When Paul says, “Yet no longer I, but Christ lives in me,” he is showing us how only Christ satisfies God’s heart. This is the life that gives God satisfaction in the believer, and there is no substitute. “Not I, but Christ,” means Christ instead of me. When Paul uses these words, he is not claiming to have attained something his readers have not yet reached to. He is defining the Christian life. The Christian life is the Christ life. Christ in me has become my life, and is living my life instead of me. It is not even that I trust Him as a separate, sufficient act. No, God gives Him to be my life.
Moreover, in the new life there is a law—the law that determines what that life is like in expression. It is not just that a life is present in me, for if this were all, I would then have to hold tightly onto it. No, there is a law of that life (Romans 8:2), and that law looks after itself.
The daily life of the Christian is summed up in the word “receive.” Every challenging thing that God demands of me—long-suffering, meekness, humility, goodness, holiness, joy—is not something I am, or something I do, or some virtue I acquire or attain to. It is Christ in me. Each is the manifestation of Him. Let Him be revealed, naturally and spontaneously, and that is enough.
“He is made unto us …” (1 Cor. 1:30). If He were our Justifier, Sanctifier, Redeemer, we could understand. But it does not say He does these things. It uses abstract nouns: He is these things (1 Cor. 1:30). Christ in us meets every demand of God, and every demand of the circumstances around us.

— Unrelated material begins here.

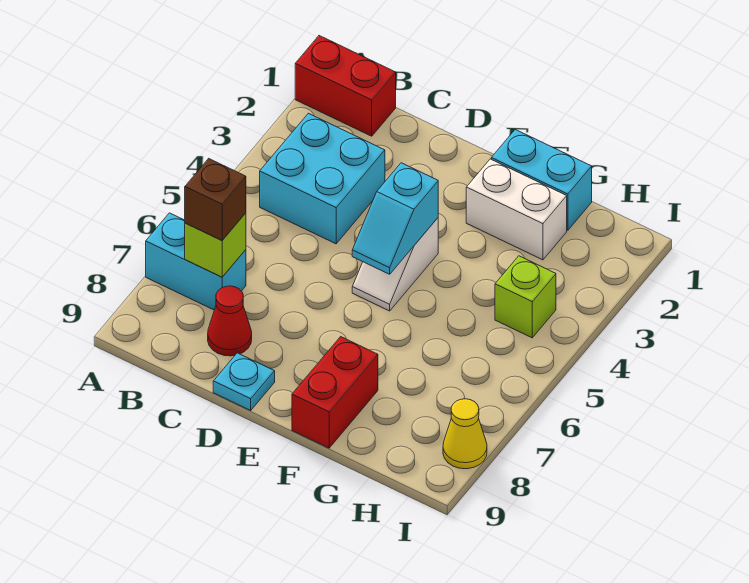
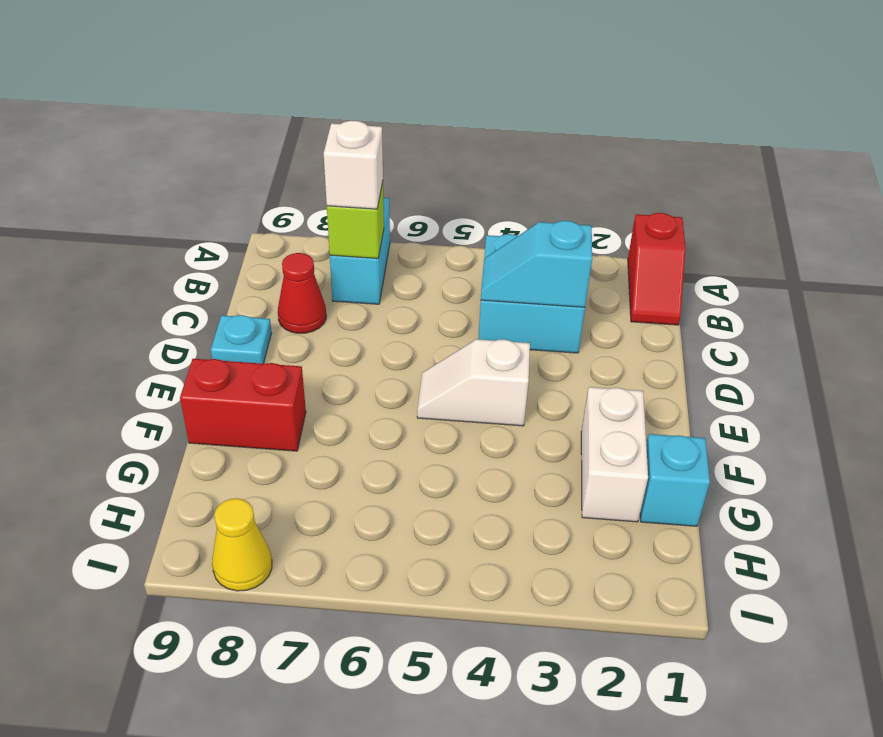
red 1x2 brick [295,36,396,136] -> red 1x2 slope [628,213,686,325]
brown 1x1 brick [185,158,246,241] -> white 1x1 brick [324,121,383,209]
cyan 1x2 slope [352,163,438,274] -> cyan 1x2 slope moved to [481,221,592,307]
cyan 1x2 brick [491,130,592,230] -> cyan 1x1 brick [640,434,710,526]
lime 1x1 brick [495,256,556,338] -> none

It is not in us to be humble, nor shall we find it helps to trust in the power of Christ to make us humble. Christ is humble, naturally—that is, by his very nature—and He is made our humility, for Christ is our all. Even faith and trust and obedience, if we regard them as virtues by which we attain, will prove ineffective. It is not that I trust His word, therefore I can be long-suffering. It is that Christ is long-suffering, and, praise God, Christ is in me! Once again, this is Isaac, natural, simple, spontaneous, trusting implicitly and without question, because the Father has made absolutely sufficient provision.